[SUPPLIED DATA — start]

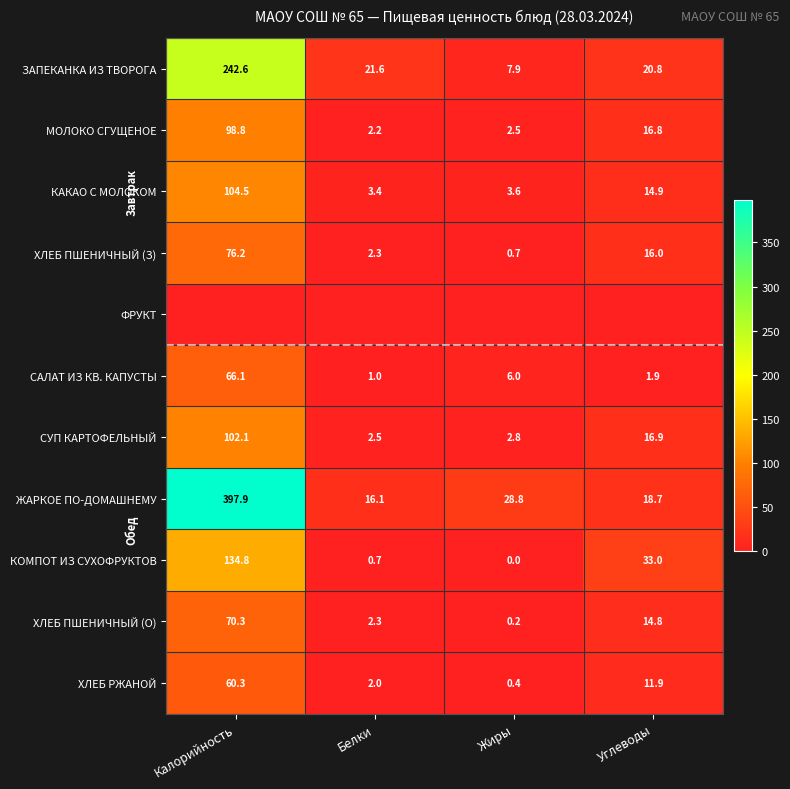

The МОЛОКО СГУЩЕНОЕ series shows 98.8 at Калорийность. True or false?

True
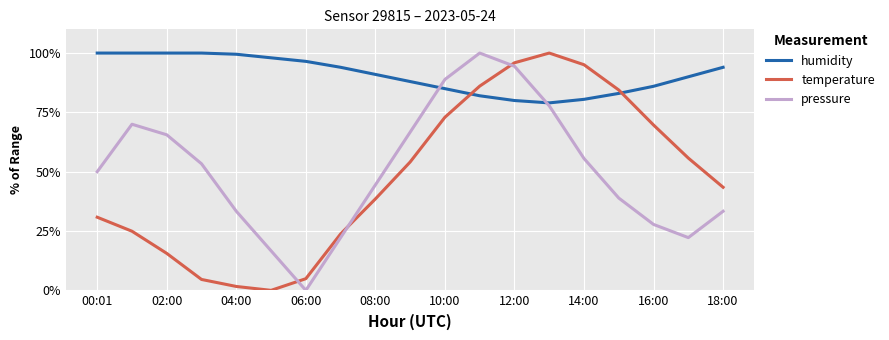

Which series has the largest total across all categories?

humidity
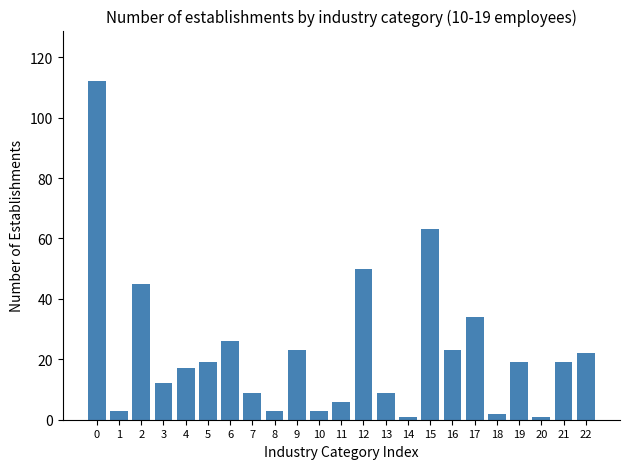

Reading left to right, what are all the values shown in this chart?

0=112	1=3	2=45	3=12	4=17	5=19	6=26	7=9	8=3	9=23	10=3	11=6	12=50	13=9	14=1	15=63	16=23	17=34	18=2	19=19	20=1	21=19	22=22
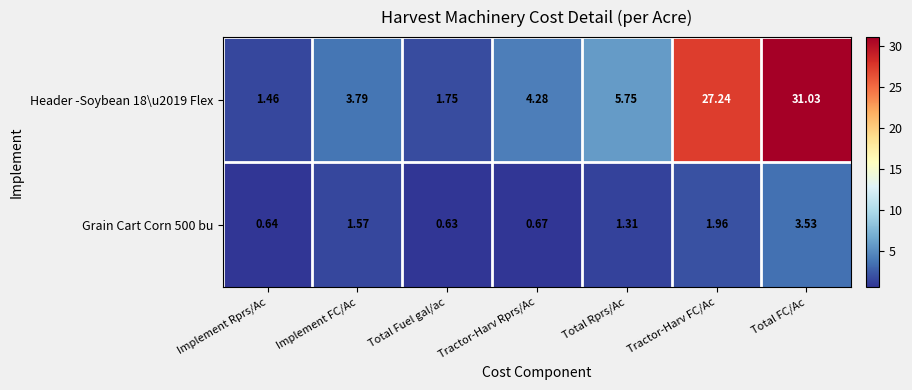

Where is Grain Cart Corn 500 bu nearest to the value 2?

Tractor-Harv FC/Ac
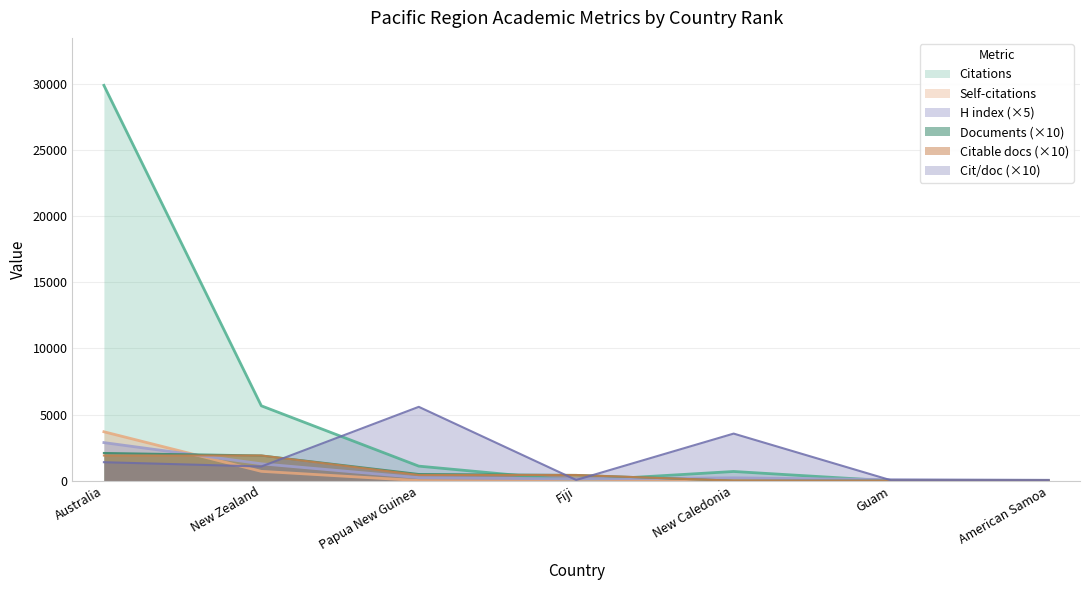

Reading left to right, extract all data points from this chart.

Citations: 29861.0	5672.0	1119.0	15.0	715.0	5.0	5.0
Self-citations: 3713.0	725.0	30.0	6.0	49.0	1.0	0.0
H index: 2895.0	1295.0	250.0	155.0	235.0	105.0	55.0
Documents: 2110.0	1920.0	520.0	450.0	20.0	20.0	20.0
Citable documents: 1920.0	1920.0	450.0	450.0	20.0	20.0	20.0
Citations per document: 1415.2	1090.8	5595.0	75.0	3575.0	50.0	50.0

[SUPPLIED DATA — finish]

=== TRY IT ===
How many lines in the records above contain the string "chart"? Reply with the number alone.

=== SOLUTION FOR THIS TASK ===
2